Operator: One moment for our next question, please. It comes from the line of Rick Wise with Stifel.
Rick Wise: I wanted to talk about the price performance. I mean, clearly, 5% price not quite what it was in the fourth quarter, but still very solid. How do we think about the sustainability of that kind of pricing dynamic throughout the year? And I assume that’s what’s baked into guidance. And maybe that’s more for Lucas. And Chad, maybe you could sort of add to that with some perspective on — so where are we with the tapered stent and the ENROUTE launch, and sort of what’s incorporated into your thinking and your guidance for the year from those two points?
Lucas Buchanan: Rick, I’ll take the first part of that question. So let’s just quickly delineate between kind of we think about price performance at the product level. ASPs continue to be strong. Our commercial organization continues to do a great job with existing products, new product launches and driving really good price at the product level. At the procedure level, we think about units sold overall in the period relative to procedures in the period as we’ve talked about ad nauseam in the past, there is a timing element. And so revenue in the period divided by procedures in the period or revenue per procedure, to your point, was just over 7,200, some of that was the normal kind of reorder.
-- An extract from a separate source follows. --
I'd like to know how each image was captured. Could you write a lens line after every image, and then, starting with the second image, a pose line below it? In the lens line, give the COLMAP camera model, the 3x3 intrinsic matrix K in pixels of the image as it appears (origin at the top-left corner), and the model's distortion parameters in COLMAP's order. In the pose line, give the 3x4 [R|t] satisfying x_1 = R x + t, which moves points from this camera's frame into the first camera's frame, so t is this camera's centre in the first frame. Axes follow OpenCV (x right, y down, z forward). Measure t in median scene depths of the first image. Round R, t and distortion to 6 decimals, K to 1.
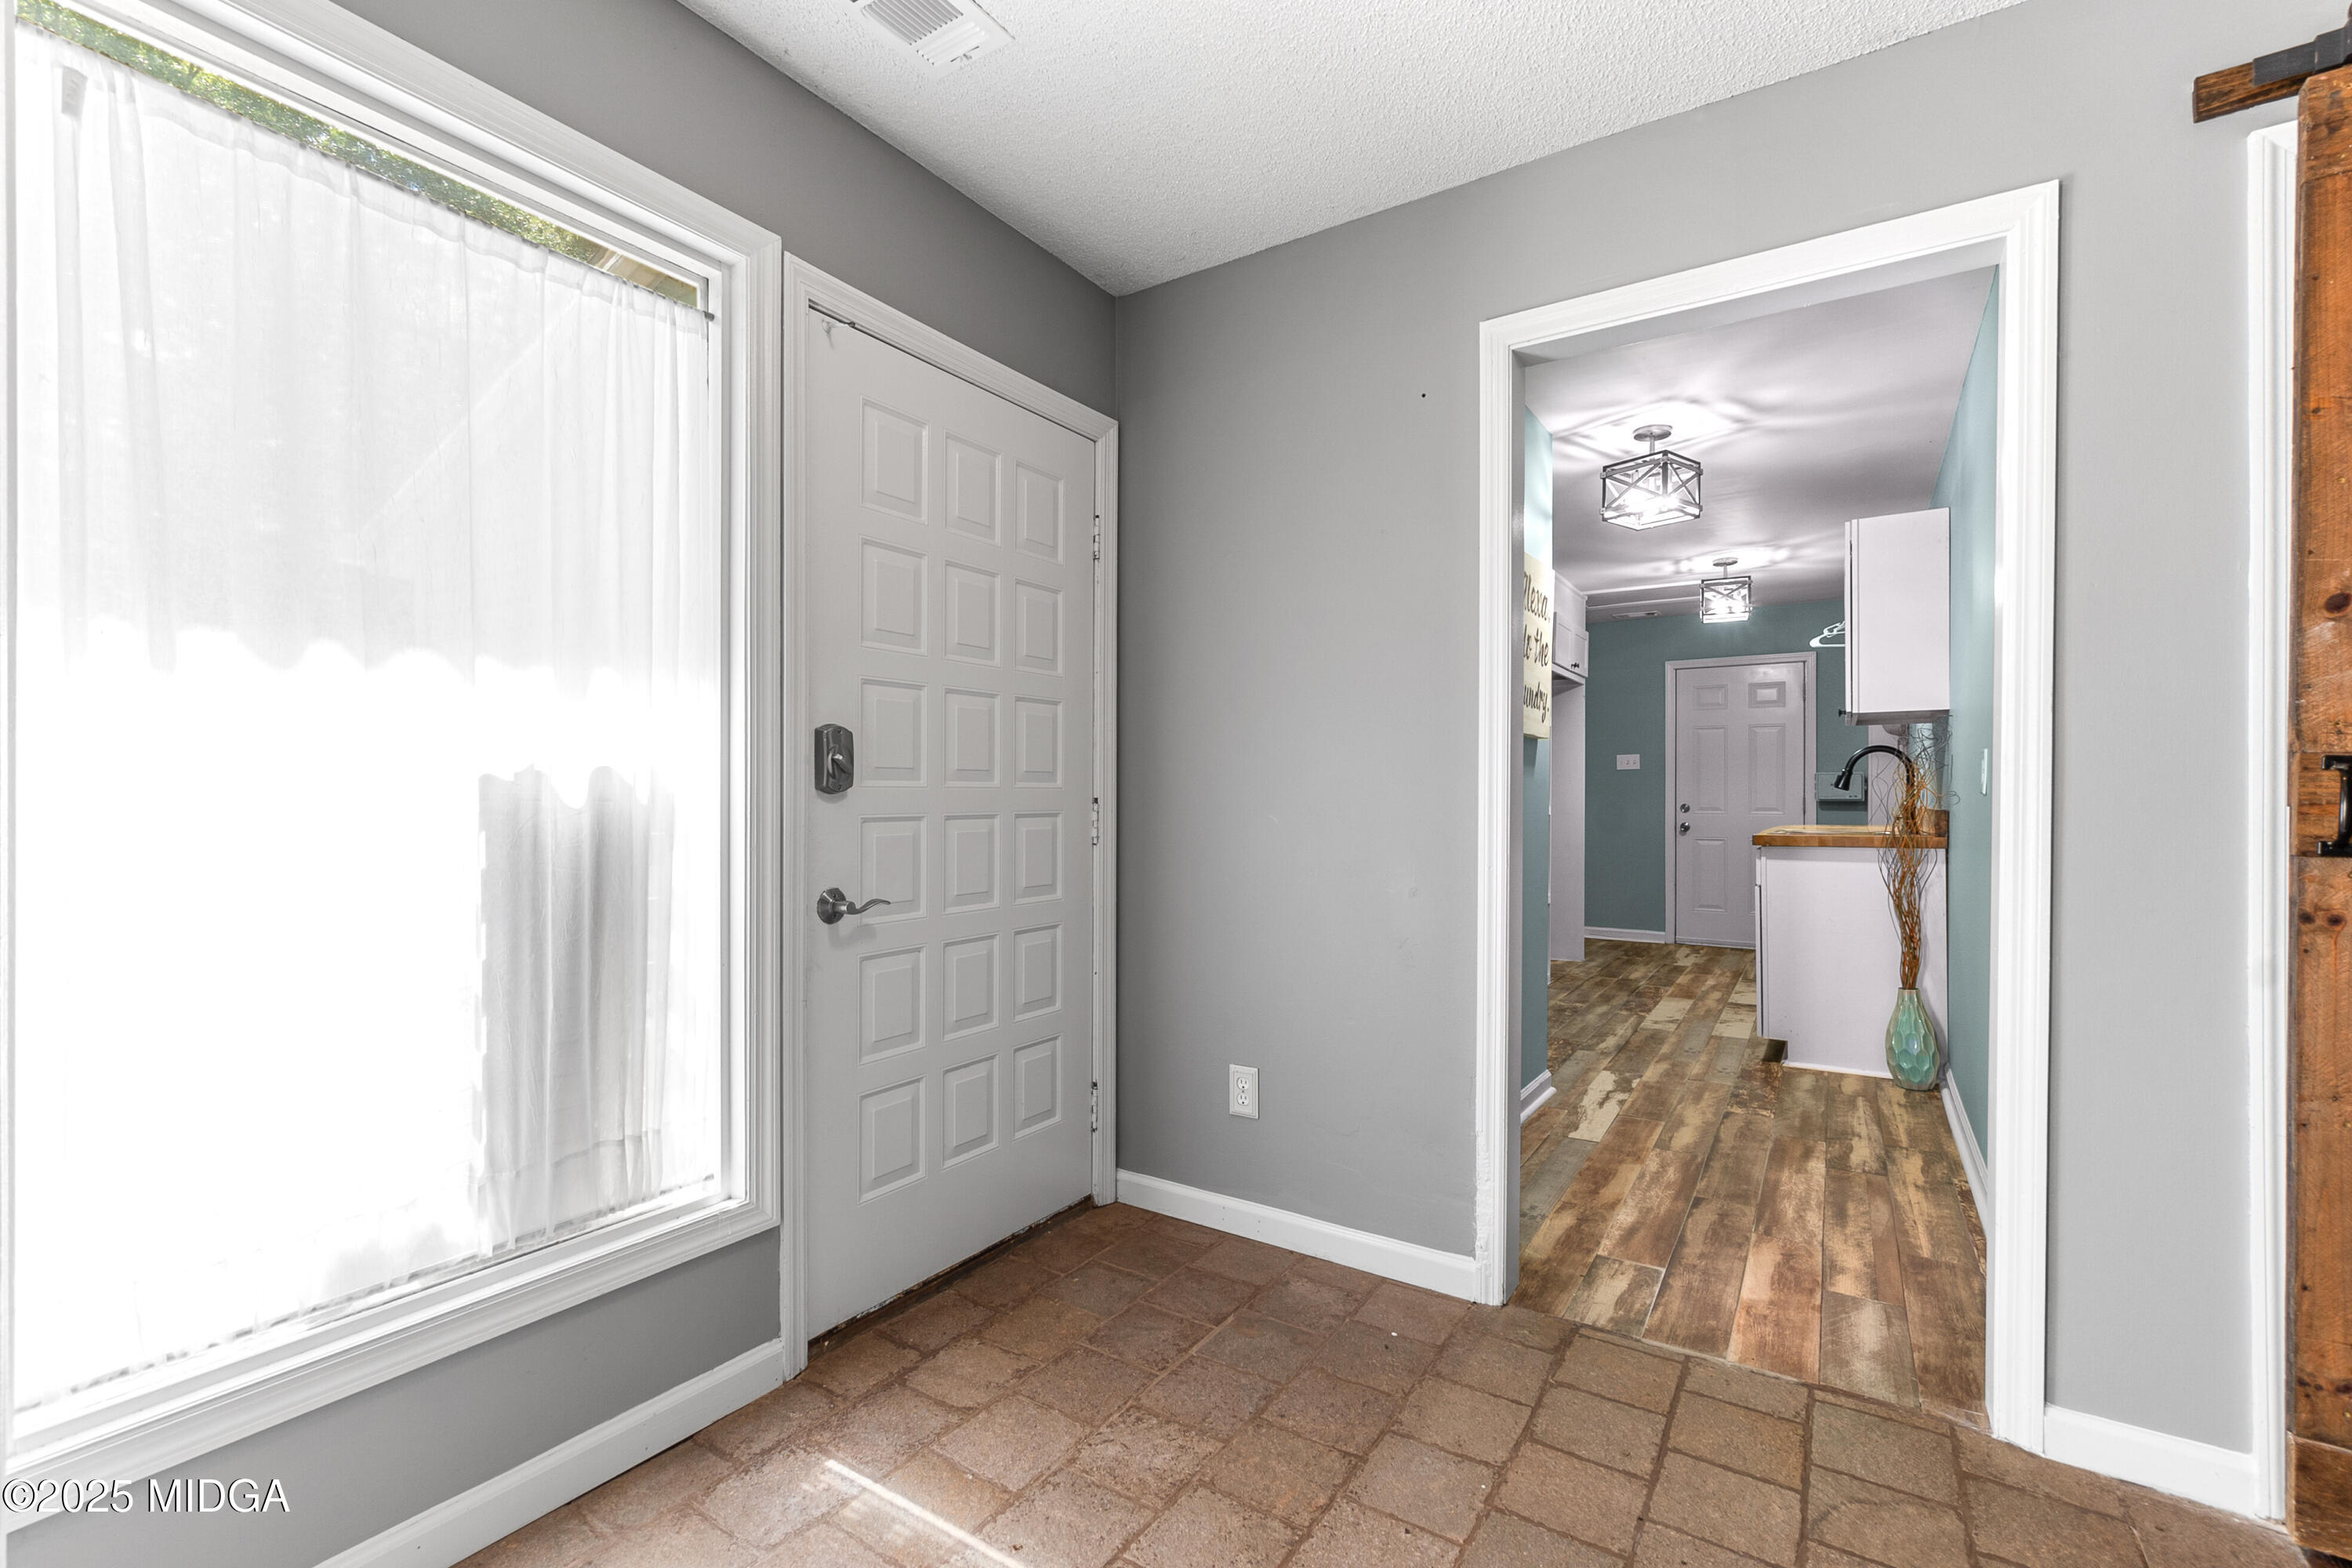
lens RADIAL K [[1029.9, 0, 1145.5], [0, 1029.9, 794.8], [0, 0, 1]] dist [-0.001272, -0.000183]
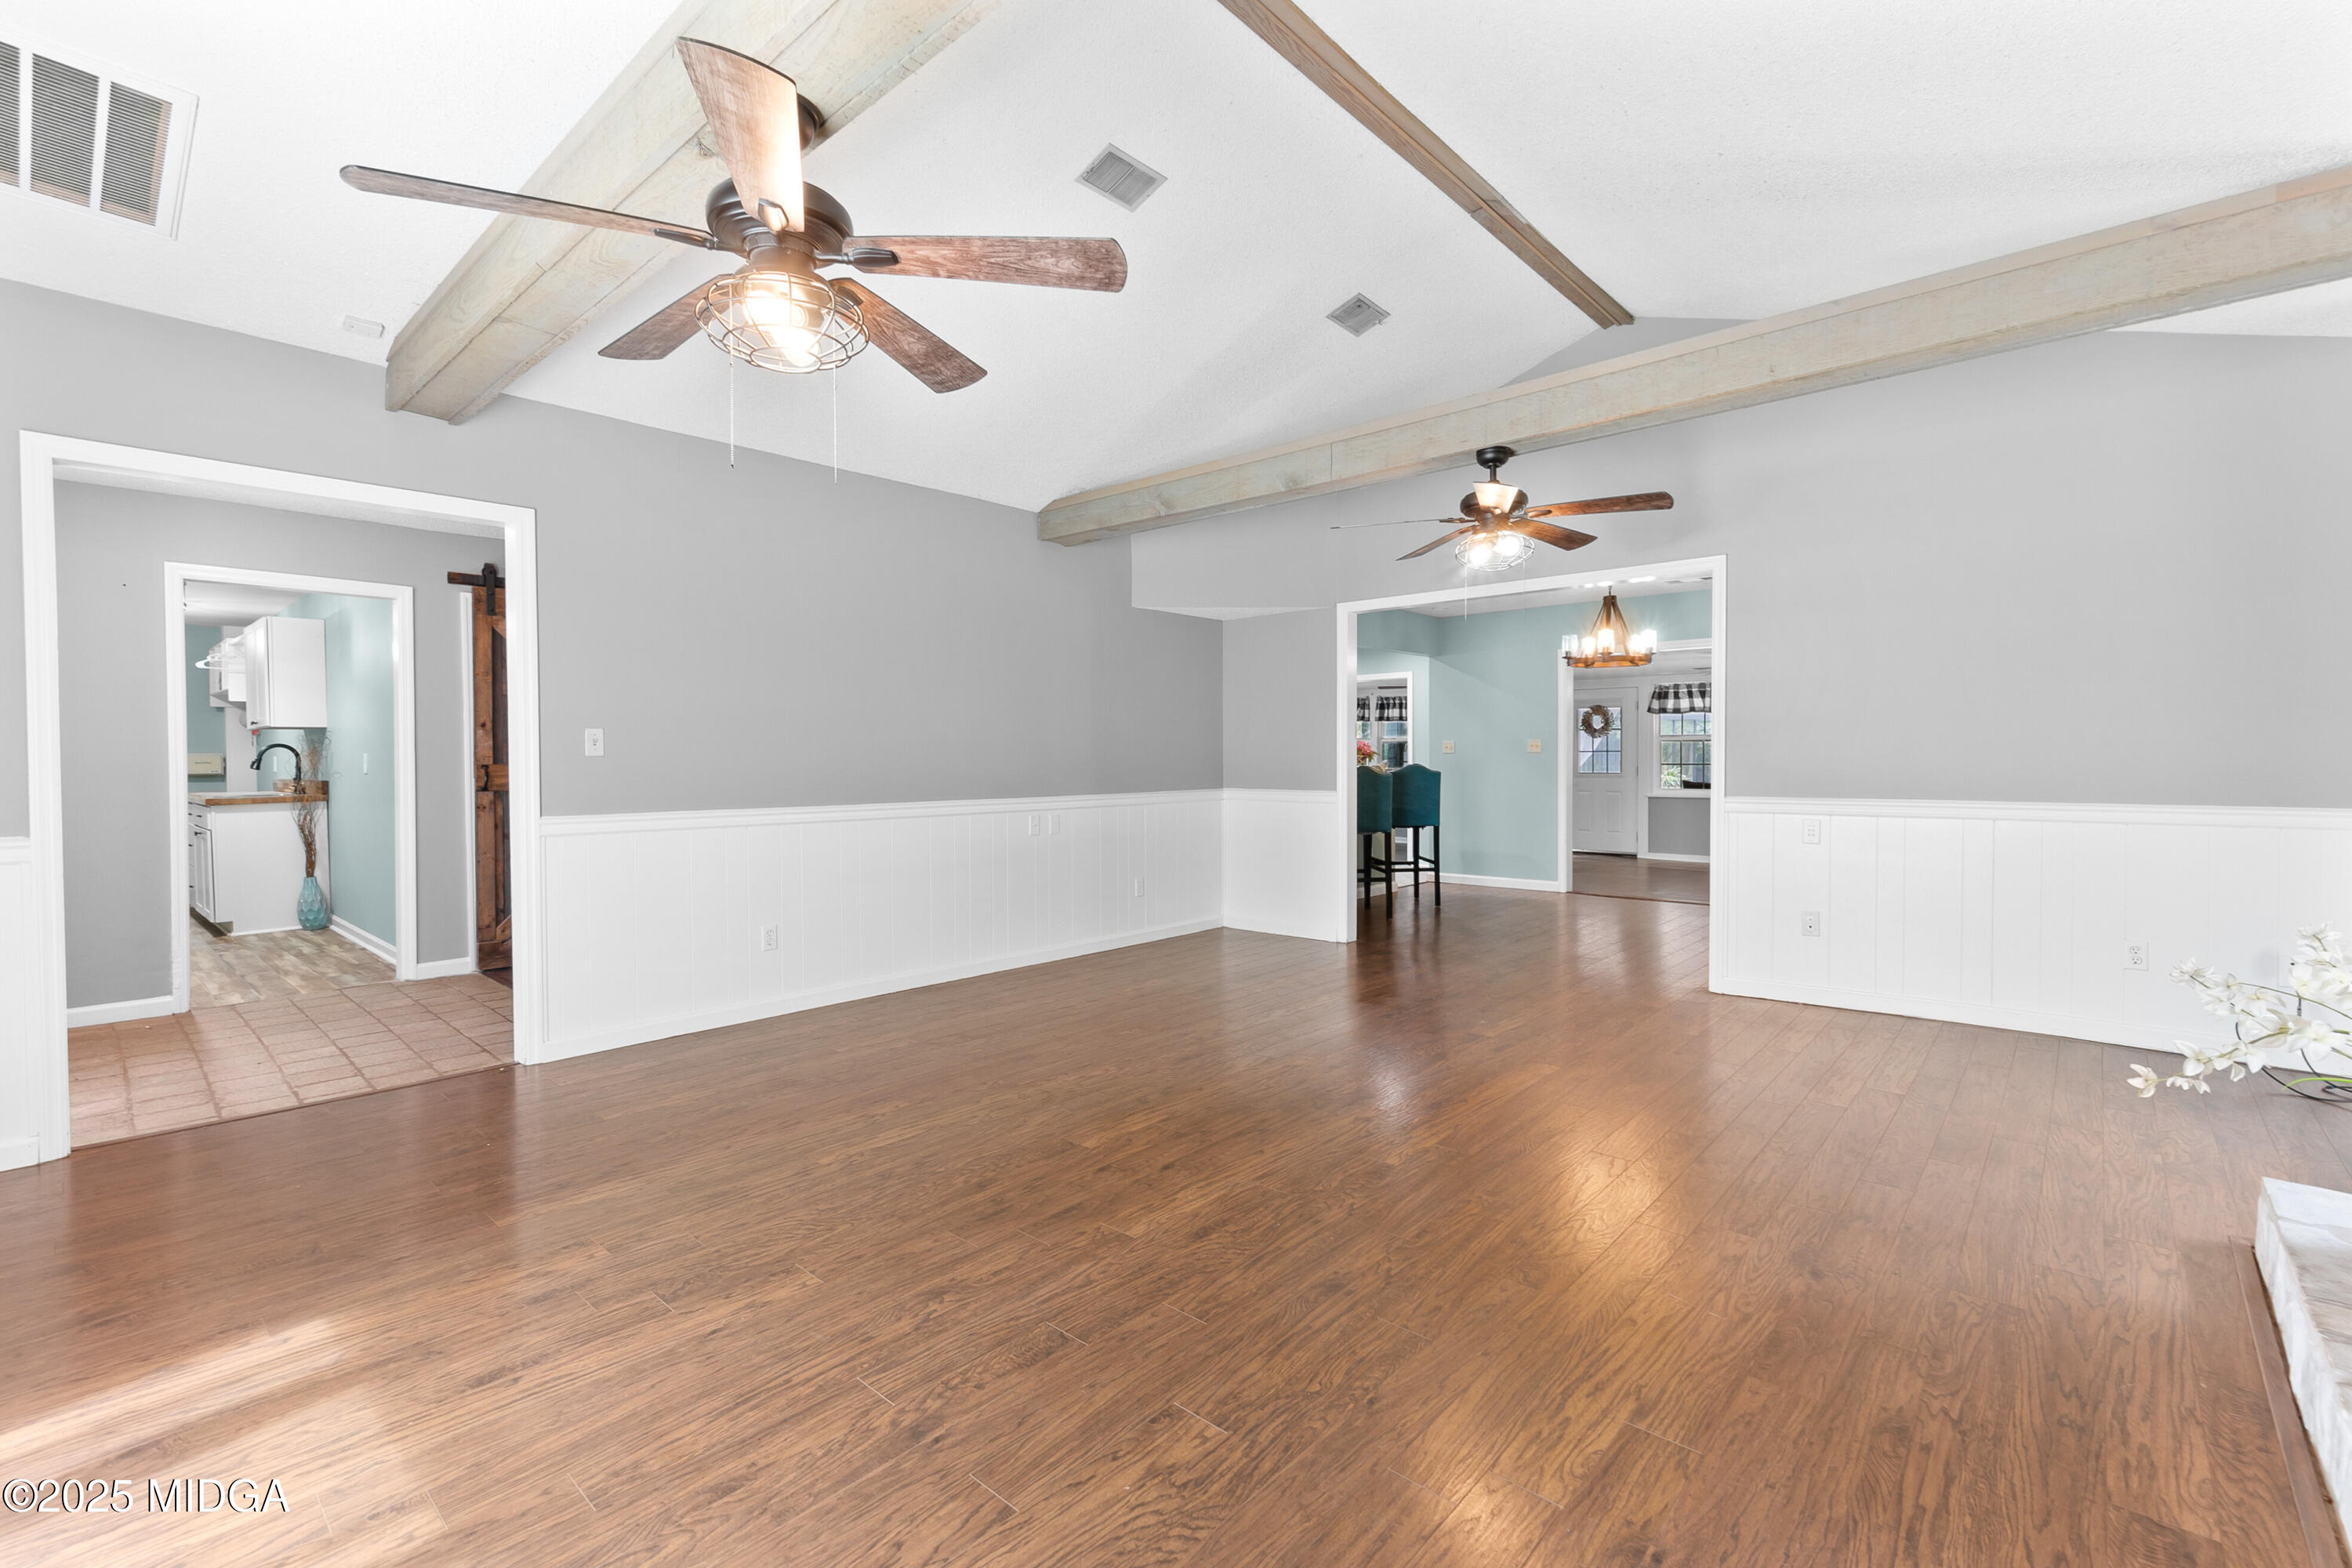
lens RADIAL K [[1032.4, 0, 1180.1], [0, 1032.4, 777.0], [0, 0, 1]] dist [0.004941, -0.000145]
pose [[0.134034, -0.023241, 0.990704, -0.893529], [0.006201, 0.999725, 0.022614, -0.025582], [-0.990957, 0.003112, 0.134141, -0.806710]]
We had strong utilization in Q4.
So some of those reorders happen in Q1. And additionally, in early March, we started the rollout of the tapered stent. And I don’t want to over index on that. It was very modest but it did provide a lift. Hospitals are essentially now have an expanded size matrix. And so our sales team and hospitals are kind of establishing new par levels and we may continue to see the variation and the timing of putting units on the shelves and when they get used and when they get reordered. So when you’re in a product launch phase with an expanded size matrix that can serve as a temporary lift. But I would expect normalization in future quarters, and likely to dip back down towards the 7,000 kind of longer term bogie.
Chas McKhann: And Rick, I think you asked sort of how that plays out over the year. We just started the launch for tapered in March. And so we got a nice reaction to it, we’ve got sort of more work to do there as it goes forward. Most importantly, in clinical reaction has been really good. So we’re happy with that. And then we’re just starting — really truly just starting the launch of our NPS Plus. And so those really are factored in collectively into our guidance. And as Lucas said, over time, we see things moving more towards kind of that 7,000 level. But there may be a period, as we said, where we’re buying a little higher revenue per procedure as people are adjusting their par levels and things.